WHAT IS EXPECTED |
Reproduce every one of the lines below word for word, but leave the pictures out of your answer.

COLLECTED MATERIAL |
BEGIN

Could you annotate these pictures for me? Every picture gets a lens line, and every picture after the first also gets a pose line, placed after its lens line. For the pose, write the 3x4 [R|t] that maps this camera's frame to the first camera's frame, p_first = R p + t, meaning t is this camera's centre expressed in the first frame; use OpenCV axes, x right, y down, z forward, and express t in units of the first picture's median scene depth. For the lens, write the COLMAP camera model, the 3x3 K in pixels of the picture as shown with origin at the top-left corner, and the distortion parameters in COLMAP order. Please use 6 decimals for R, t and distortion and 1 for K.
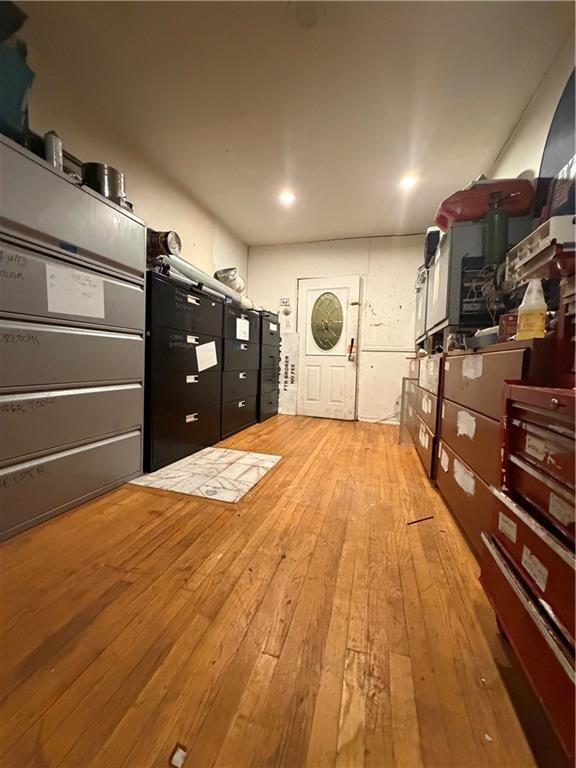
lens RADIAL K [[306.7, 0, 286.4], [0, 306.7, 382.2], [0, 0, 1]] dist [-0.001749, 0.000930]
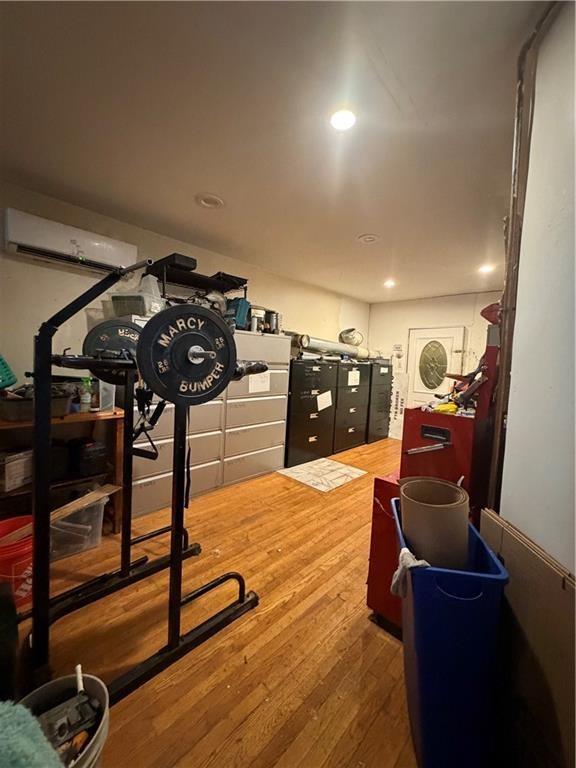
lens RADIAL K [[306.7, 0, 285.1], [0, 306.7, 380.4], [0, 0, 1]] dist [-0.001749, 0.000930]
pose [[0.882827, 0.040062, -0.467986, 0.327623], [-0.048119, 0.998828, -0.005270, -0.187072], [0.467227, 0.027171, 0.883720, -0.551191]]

END

RESULT OF THIS TASK |
Could you annotate these pictures for me? Every picture gets a lens line, and every picture after the first also gets a pose line, placed after its lens line. For the pose, write the 3x4 [R|t] that maps this camera's frame to the first camera's frame, p_first = R p + t, meaning t is this camera's centre expressed in the first frame; use OpenCV axes, x right, y down, z forward, and express t in units of the first picture's median scene depth. For the lens, write the COLMAP camera model, the 3x3 K in pixels of the picture as shown with origin at the top-left corner, and the distortion parameters in COLMAP order. Please use 6 decimals for R, t and distortion and 1 for K.
lens RADIAL K [[306.7, 0, 286.4], [0, 306.7, 382.2], [0, 0, 1]] dist [-0.001749, 0.000930]
lens RADIAL K [[306.7, 0, 285.1], [0, 306.7, 380.4], [0, 0, 1]] dist [-0.001749, 0.000930]
pose [[0.882827, 0.040062, -0.467986, 0.327623], [-0.048119, 0.998828, -0.005270, -0.187072], [0.467227, 0.027171, 0.883720, -0.551191]]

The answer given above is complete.